▸ **Problem set**
a) In the text on Congress's taxing and spending powers, what share of a state's federal highway dollars did the law considered in South Dakota vs Dole require the Secretary of Transportation to withhold?
b) Name every court case mentioned in the text on Congress's taxing and spending powers.
c) Pick up the text on Congress's taxing and spending powers at the point where it stops, and carry it forward.

▸ **Reading text**
The Constitution allows Congress to tax in order to "provide for the
common
defense and general welfare."
The Court has
flip-flopped
on the issue of whether Congress has the constitutional power to tax in
order to accomplish regulatory goals that would otherwise be outside of
the scope of its enumerated powers. In Bailey vs Drexel
Furniture
(1922), the Court invalidated a 10% tax on the annual profits of
employers
who knowingly employ child labor. The tax, imposed after an
earlier
attempt to block the interstate transportation and sale of products
produced
by child labor was struck down in Hammer, was seen by the Court
as an unconstitutional attempt to make an end-run around its earlier
decision.
The Court reversed its ban on taxes serving primarily regulatory
(rather
than revenue-producing) goals in Steward Machine (1937), which
upheld
a tax on employers designed to encourage states to enact unemployment
compensation
schemes. In Kahriger (1953), the Court upheld a law
requiring
bookies to register and pay on tax on all wagers--even though the tax
had
the regulatory goal of wiping out bookmaking operations and could not
be
expected to produce significant revenue.
SPENDING POWER
In the 1987 case
of South
Dakota vs Dole, the Supreme Court considered a federal law that
required
the Secretary of Transportation to withhold 5% of a state's federal
highway
dollars if the state allowed persons less than 21 years of age to
purchase
alcoholic beverages. South Dakota, which allowed 18-year-olds to
drink and stood to lose federal funds for highway construction, sued
Secretary
Dole, arguing that the law was not a constitutional exercise of the
power
of Congress to spend--but rather was an attempt to enact a national
drinking
age. In upholding the federal law, the Court announced a four-part test
for evaluating the constitutionality of conditions attached to federal
spending programs: (1) the spending power must be exercised in pursuit
of the general welfare, (2) grant conditions must be clearly stated,
(3)

▸ **Records**
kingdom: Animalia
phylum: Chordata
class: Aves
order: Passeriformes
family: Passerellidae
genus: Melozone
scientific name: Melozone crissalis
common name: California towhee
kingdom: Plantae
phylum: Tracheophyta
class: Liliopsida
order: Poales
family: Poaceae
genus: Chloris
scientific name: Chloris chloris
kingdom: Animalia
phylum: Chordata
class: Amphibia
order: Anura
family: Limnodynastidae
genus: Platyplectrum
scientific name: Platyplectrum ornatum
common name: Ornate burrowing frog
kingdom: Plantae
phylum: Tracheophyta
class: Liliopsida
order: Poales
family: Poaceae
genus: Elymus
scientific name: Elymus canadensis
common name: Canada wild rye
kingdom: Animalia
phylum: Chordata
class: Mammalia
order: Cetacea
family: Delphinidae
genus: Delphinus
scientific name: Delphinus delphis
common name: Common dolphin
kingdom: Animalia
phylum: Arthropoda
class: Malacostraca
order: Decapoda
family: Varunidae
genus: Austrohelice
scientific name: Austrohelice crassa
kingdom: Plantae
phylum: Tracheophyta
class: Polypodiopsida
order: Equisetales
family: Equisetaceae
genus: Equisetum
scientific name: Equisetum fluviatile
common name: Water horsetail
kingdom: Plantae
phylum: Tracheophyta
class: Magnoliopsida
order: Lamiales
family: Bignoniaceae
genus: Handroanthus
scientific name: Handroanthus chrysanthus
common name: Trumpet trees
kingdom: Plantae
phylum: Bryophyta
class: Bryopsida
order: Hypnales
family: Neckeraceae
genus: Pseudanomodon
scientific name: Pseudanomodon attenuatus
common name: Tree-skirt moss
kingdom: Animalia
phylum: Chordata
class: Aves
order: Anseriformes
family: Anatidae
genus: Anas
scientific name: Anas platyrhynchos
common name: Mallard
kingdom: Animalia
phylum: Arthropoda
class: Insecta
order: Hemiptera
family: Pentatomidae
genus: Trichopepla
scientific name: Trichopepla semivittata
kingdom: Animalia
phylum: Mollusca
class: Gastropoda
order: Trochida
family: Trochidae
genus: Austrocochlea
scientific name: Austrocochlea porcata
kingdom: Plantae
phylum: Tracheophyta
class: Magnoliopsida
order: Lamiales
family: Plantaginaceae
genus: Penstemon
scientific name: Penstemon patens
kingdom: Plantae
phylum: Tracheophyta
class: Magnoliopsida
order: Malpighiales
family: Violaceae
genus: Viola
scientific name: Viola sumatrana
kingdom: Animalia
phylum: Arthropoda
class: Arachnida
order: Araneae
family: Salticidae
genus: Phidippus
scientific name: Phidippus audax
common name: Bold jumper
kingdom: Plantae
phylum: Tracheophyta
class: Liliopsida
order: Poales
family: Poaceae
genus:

▸ **Outputs for the tasks**
a) 5%

b) Bailey vs Drexel Furniture, Hammer, Steward Machine, Kahriger, South Dakota vs Dole

c)
the conditions must be related to a federal interest in the national
program
or project, and (4) the spending power cannot be used to induce states
to do things that would themselves be unconstitutional. The Court
considered--perhaps unrealistically--the grant condition to be a
financial
"inducement" for South Dakota to enact a higher drinking age rather
than
financial "compulsion" to do so--suggesting the possibility of a
different
result if a higher percentage of funds had been withheld. In
dissent,
Justice O'Connor argued that spending conditions should be found
constitutional
only if they related to how the federal grant dollars were to be spent.
THE PROPERTY CLAUSE POWER
In 1976, a
dispute over 19
wild burros rounded up on federal land and sold by New Mexico's
Livestock
Board reached the Supreme Court (New Mexico vs Kleppe).
The
Department of Interior argued the New Mexico's action violated the Wild
Free-Roaming Horses and Burros Act, while New Mexico countered that the
Act exceeded the power granted to Congress by the Property Clause of
Article
IV, Section 3. New Mexico contended that Congress could regulate
only those state actions on federal land that threaten to damage public
lands. The Court, however, rejected this narrow
interpretation.
Congress has the power to enact "needful" regulations "respecting" the
public lands and--according to the Court---what is a "needful"
regulation
is a decision "entrusted primarily to the judgment of Congress."
The Court concluded the federal government "has a power over its own
property
analogous to the police power" of the states. The Court did "not
think it appropriate [in Kleppe]...to determine the extent to
which
the Property Clause empowers Congress to protect animals on private
lands."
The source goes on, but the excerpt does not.